Listed records:
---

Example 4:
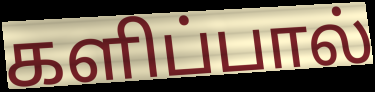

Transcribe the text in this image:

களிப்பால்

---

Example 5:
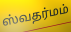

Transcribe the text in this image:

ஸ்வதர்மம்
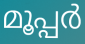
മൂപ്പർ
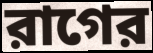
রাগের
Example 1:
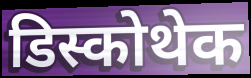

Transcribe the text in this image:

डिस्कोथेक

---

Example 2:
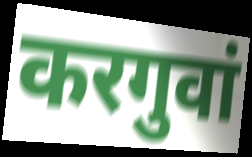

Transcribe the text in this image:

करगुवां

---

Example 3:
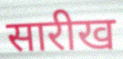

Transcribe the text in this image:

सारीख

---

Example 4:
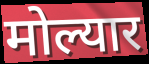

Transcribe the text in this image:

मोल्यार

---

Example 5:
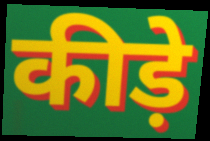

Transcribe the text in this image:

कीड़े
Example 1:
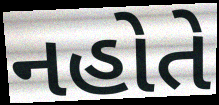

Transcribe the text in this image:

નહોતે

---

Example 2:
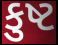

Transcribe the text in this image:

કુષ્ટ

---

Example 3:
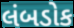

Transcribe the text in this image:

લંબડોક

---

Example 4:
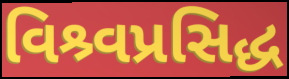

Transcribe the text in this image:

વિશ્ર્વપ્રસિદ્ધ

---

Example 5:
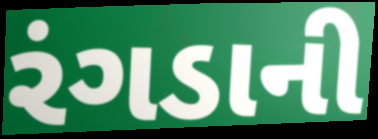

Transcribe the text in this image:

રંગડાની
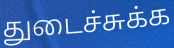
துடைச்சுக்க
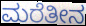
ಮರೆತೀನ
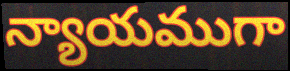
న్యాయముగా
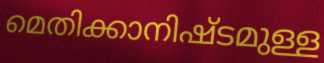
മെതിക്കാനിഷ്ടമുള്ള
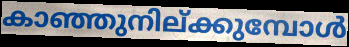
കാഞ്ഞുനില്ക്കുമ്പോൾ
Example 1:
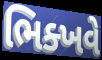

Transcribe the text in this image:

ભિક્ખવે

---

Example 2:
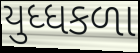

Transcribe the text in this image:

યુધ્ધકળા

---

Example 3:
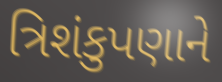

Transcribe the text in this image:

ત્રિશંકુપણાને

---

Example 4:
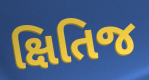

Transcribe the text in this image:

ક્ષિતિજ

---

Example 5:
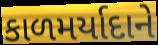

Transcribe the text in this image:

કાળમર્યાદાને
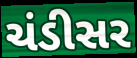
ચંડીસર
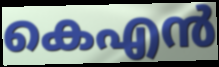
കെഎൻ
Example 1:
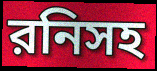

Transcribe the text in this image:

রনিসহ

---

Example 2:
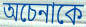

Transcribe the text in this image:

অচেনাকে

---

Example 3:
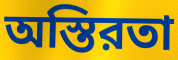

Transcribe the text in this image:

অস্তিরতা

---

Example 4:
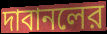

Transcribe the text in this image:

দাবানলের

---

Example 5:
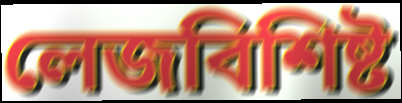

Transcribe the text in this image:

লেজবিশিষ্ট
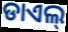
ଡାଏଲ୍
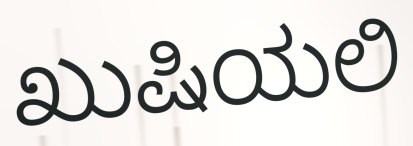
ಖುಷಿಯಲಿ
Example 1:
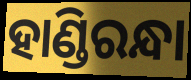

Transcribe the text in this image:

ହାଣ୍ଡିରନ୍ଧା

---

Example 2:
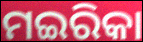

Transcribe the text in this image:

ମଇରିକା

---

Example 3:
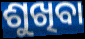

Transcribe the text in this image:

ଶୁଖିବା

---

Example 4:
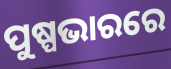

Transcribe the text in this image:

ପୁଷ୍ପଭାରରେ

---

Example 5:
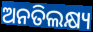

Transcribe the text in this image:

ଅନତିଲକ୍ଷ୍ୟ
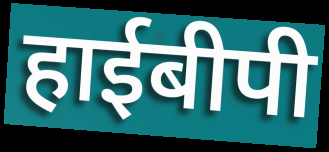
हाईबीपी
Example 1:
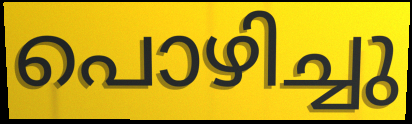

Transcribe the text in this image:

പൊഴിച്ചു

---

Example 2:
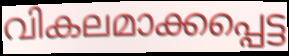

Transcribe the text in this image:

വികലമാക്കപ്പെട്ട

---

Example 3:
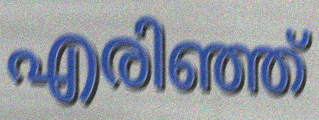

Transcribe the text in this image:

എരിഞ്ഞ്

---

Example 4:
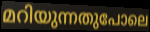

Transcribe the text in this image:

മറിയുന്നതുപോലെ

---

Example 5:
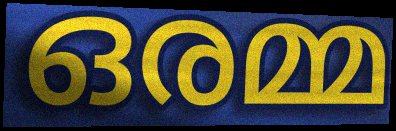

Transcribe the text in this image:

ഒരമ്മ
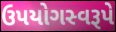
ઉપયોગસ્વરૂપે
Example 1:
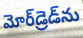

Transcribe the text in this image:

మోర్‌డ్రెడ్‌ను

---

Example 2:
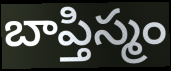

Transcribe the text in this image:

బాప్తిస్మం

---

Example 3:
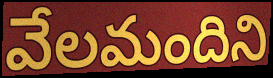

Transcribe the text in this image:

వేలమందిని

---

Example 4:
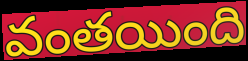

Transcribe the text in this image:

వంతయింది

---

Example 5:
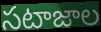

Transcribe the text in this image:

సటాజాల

Instructions to follow: Repeat the listing in full and exactly. Leave any pictures out.

Exercise solution:
---

Example 4:

Transcribe the text in this image:

களிப்பால்

---

Example 5:

Transcribe the text in this image:

ஸ்வதர்மம்
മൂപ്പർ
রাগের
Example 1:

Transcribe the text in this image:

डिस्कोथेक

---

Example 2:

Transcribe the text in this image:

करगुवां

---

Example 3:

Transcribe the text in this image:

सारीख

---

Example 4:

Transcribe the text in this image:

मोल्यार

---

Example 5:

Transcribe the text in this image:

कीड़े
Example 1:

Transcribe the text in this image:

નહોતે

---

Example 2:

Transcribe the text in this image:

કુષ્ટ

---

Example 3:

Transcribe the text in this image:

લંબડોક

---

Example 4:

Transcribe the text in this image:

વિશ્ર્વપ્રસિદ્ધ

---

Example 5:

Transcribe the text in this image:

રંગડાની
துடைச்சுக்க
ಮರೆತೀನ
న్యాయముగా
മെതിക്കാനിഷ്ടമുള്ള
കാഞ്ഞുനില്ക്കുമ്പോൾ
Example 1:

Transcribe the text in this image:

ભિક્ખવે

---

Example 2:

Transcribe the text in this image:

યુધ્ધકળા

---

Example 3:

Transcribe the text in this image:

ત્રિશંકુપણાને

---

Example 4:

Transcribe the text in this image:

ક્ષિતિજ

---

Example 5:

Transcribe the text in this image:

કાળમર્યાદાને
ચંડીસર
കെഎൻ
Example 1:

Transcribe the text in this image:

রনিসহ

---

Example 2:

Transcribe the text in this image:

অচেনাকে

---

Example 3:

Transcribe the text in this image:

অস্তিরতা

---

Example 4:

Transcribe the text in this image:

দাবানলের

---

Example 5:

Transcribe the text in this image:

লেজবিশিষ্ট
ଡାଏଲ୍
ಖುಷಿಯಲಿ
Example 1:

Transcribe the text in this image:

ହାଣ୍ଡିରନ୍ଧା

---

Example 2:

Transcribe the text in this image:

ମଇରିକା

---

Example 3:

Transcribe the text in this image:

ଶୁଖିବା

---

Example 4:

Transcribe the text in this image:

ପୁଷ୍ପଭାରରେ

---

Example 5:

Transcribe the text in this image:

ଅନତିଲକ୍ଷ୍ୟ
हाईबीपी
Example 1:

Transcribe the text in this image:

പൊഴിച്ചു

---

Example 2:

Transcribe the text in this image:

വികലമാക്കപ്പെട്ട

---

Example 3:

Transcribe the text in this image:

എരിഞ്ഞ്

---

Example 4:

Transcribe the text in this image:

മറിയുന്നതുപോലെ

---

Example 5:

Transcribe the text in this image:

ഒരമ്മ
ઉપયોગસ્વરૂપે
Example 1:

Transcribe the text in this image:

మోర్‌డ్రెడ్‌ను

---

Example 2:

Transcribe the text in this image:

బాప్తిస్మం

---

Example 3:

Transcribe the text in this image:

వేలమందిని

---

Example 4:

Transcribe the text in this image:

వంతయింది

---

Example 5:

Transcribe the text in this image:

సటాజాల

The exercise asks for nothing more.